Heinz-Joachim Sykosch aus Düsseldorf - Mutiger Herzschrittmacher

Der Chirurg Heinz-Joachim Sykosch aus Düsseldorf implantierte vor 50 Jahren trotz Verbots das erste Gerät in Deutschland.

Düsseldorf. Die Operation, mit der Heinz-Joachim Sykosch am 6. Oktober 1961 Medizingeschichte schreibt, findet heimlich im Morgengrauen statt. Mit einem Team von Vertrauten setzt der Assistenzarzt einem 19-jährigen Unfallopfer einen Herzschrittmacher ein, den ersten in Deutschland.

Sein Chef hatte ihm die Risiko-Operation tags zuvor noch verboten. „Aber ich konnte den jungen Mann doch nicht einfach so sterben lassen“, sagt der heute 86-jährige Sykosch. Den Schrittmacher hatte er sich über Kontakte in den USA besorgt.

Am Tag danach zitiert ihn der Klinik-Direktor in sein Büro und feuert den ungehorsamen Pionier. „Aber nur drei Tage später ließ der Chef ausrichten, ich solle doch bitte wieder zurückkommen.“

Die Uni-Klinik brauchte den mutigen Vordenker. Auch weil niemand die Herz-Lungen-Maschine so gut beherrschte, die er drei Jahre zuvor aus den USA nach Düsseldorf geschafft hatte.

Der erste implantierbare Schrittmacher damals war so groß wie eine Schuhcreme-Dose und 240 Gramm schwer. Seine Batterie hielt nur zwei Jahre. Dann musste das Gerät ausgetauscht werden. „Etwa 8000 Mal habe ich diese Operation bis zu meinem Ruhestand 1990 gemacht“, sagt Sykosch, der mit seinen Patienten verbunden blieb.

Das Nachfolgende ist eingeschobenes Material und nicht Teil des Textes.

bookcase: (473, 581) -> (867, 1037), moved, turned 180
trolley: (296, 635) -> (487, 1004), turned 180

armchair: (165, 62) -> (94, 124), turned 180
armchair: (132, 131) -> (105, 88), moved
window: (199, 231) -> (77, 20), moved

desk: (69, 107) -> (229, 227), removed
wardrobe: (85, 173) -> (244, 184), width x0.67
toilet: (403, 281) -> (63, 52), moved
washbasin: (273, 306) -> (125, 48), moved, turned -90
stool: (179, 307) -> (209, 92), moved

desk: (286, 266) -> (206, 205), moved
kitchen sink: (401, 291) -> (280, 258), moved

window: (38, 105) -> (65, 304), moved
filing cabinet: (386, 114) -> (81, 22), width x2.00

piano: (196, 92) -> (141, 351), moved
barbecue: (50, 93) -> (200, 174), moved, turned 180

„Sie waren ja auf mich angewiesen, ich musste die Geräte kontrollieren und austauschen“, sagt er lachend und zeigt Fotos: Eine Patientin, als neun Monate altes Baby nach der OP und als junge Frau mit eigenem Nachwuchs. „Sie lebt heute noch gut mit Schrittmacher“, sagt Sykosch. Seinem Premieren-Fall besorgte er sogar einen Job als Elektriker an der Klinik. „Er hat dann schließlich seine Pflegeschwester geheiratet.“

Das Thema Schrittmacher treibt Sykosch um: Er hält Vorträge auf Kongressen von Berlin bis New York. 1963 entwickelt er mit einem Freund den ersten Schrittmacher, der nur Signale gibt, wenn der Puls tatsächlich aussetzt. An ein Patent denkt er nicht, das sichert sich ein Amerikaner. „Ach, ich habe auch ohne die Lizenzgebühren überlebt“, sagt Sykosch.

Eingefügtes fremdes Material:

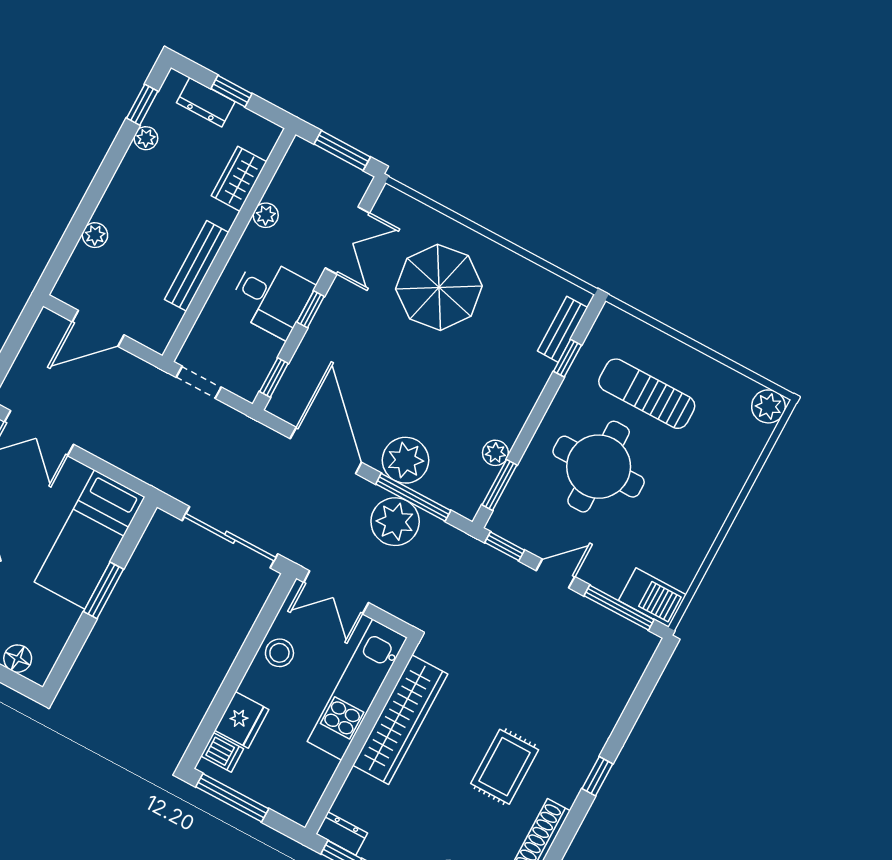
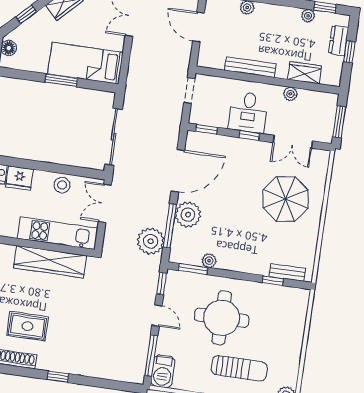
sun lounger: (647, 394) -> (239, 368), moved, turned 90
plant: (395, 522) -> (151, 241), moved
rug: (505, 767) -> (28, 326), moved

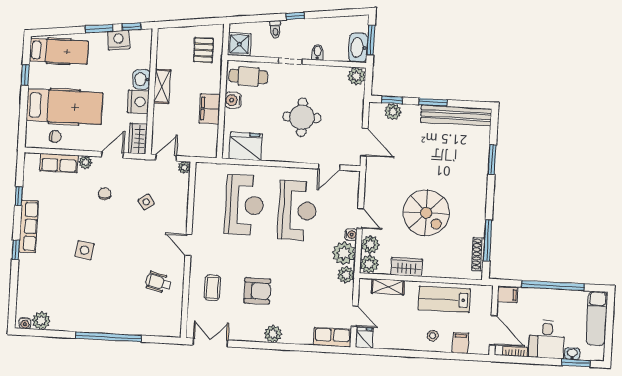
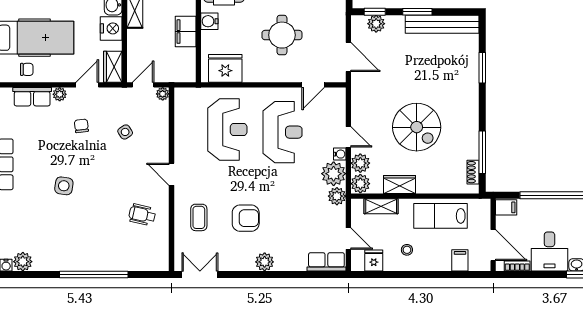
shoe rack: (478, 254) -> (473, 172), width x0.70
stool: (433, 336) -> (407, 250), moved
fridge: (364, 338) -> (374, 261), moved

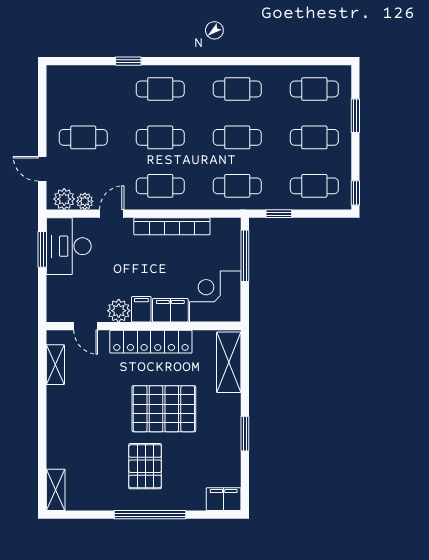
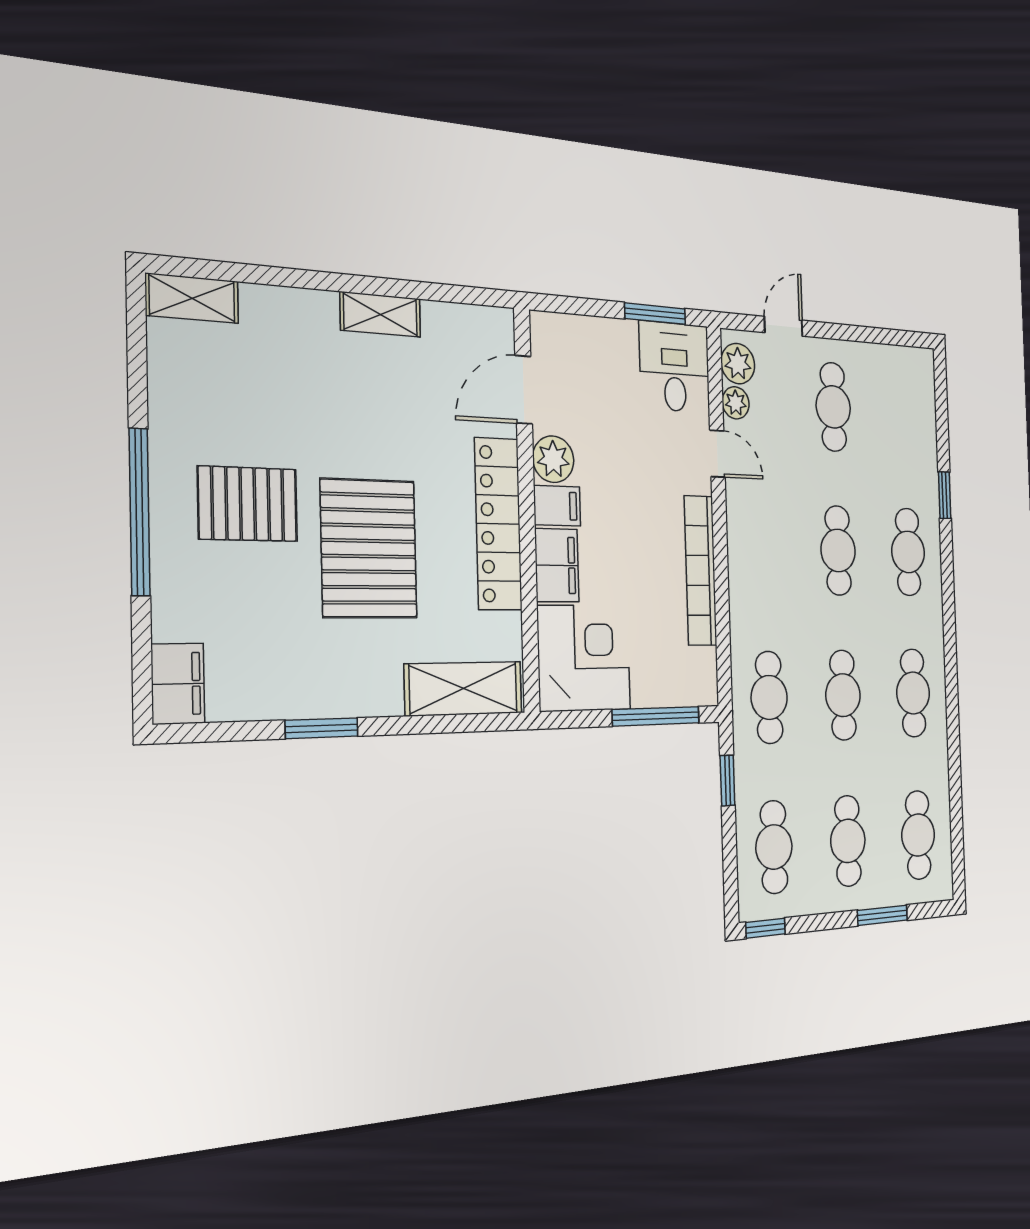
cafe table: (160, 186) -> (764, 549), removed
desk: (69, 246) -> (675, 367), width x0.73
door: (86, 326) -> (524, 390), width x1.38
shelving: (55, 365) -> (380, 314), moved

Moderne Herzschrittmacher sind heute so groß wie eine Streichholzschachtel, halten bis zu zehn Jahre. Über eine Million Menschen in Deutschland sind auf die Lebensretter angewiesen.

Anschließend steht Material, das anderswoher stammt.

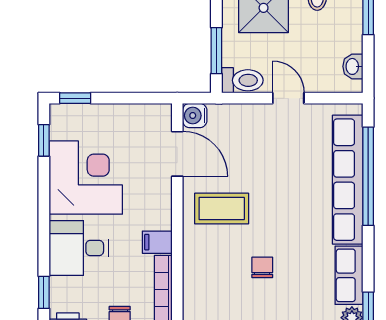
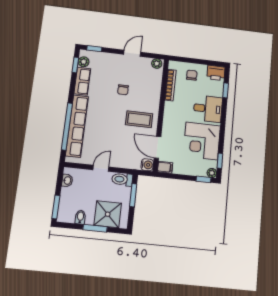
door: (288, 98) -> (101, 168), swing flipped
plant: (59, 113) -> (212, 173), added
filing cabinet: (157, 242) -> (165, 167), moved

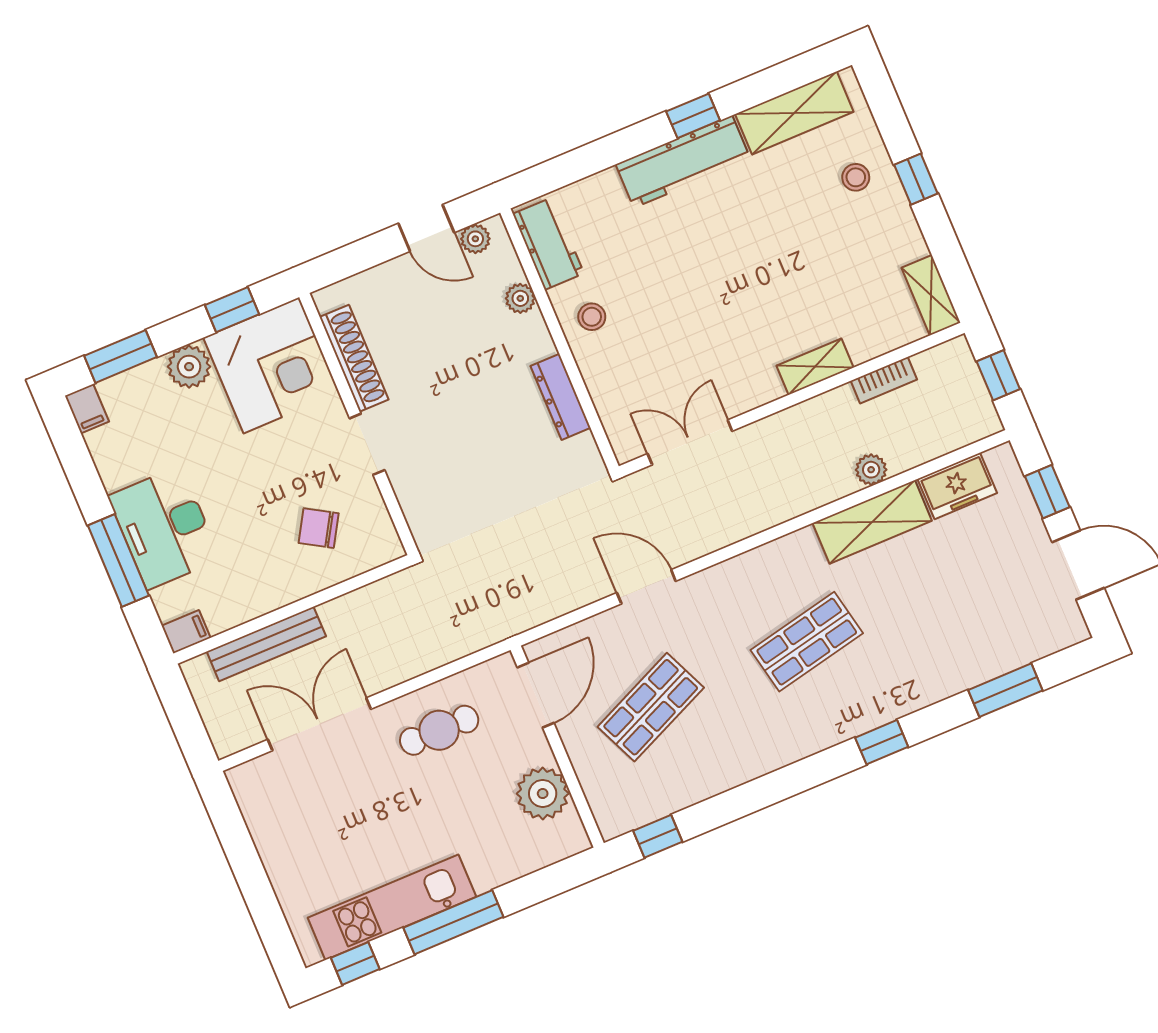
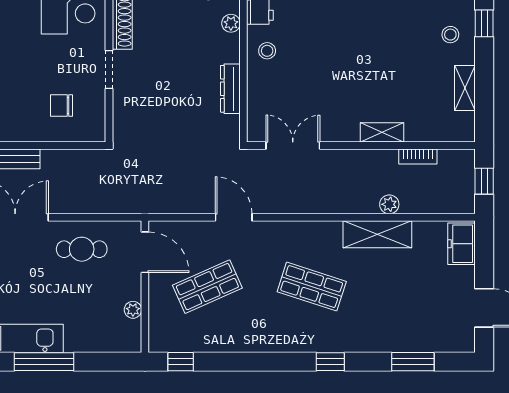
window: (916, 179) -> (484, 23), moved
shelving: (931, 295) -> (465, 88), moved
freezer: (957, 486) -> (462, 244), moved, turned 90
window: (1047, 492) -> (484, 259), removed
chair: (319, 528) -> (62, 106), turned -31
shop shelf: (807, 642) -> (312, 287), turned 30
door: (536, 695) -> (145, 252), hinge flipped
plant: (543, 793) -> (133, 310), width x0.53, depth x0.53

Sykosch hat Berichte über seine Pioniertat, Kongress-Einladungen und Patienten-Fotos in dicken Ordnern gesammelt. Nur ein Dankesschreiben der Uni-Klinik findet sich nicht darin. „Das ist schade“, sagt der mutige Schrittmacher der Medizin — aber es bricht ihm nicht das Herz.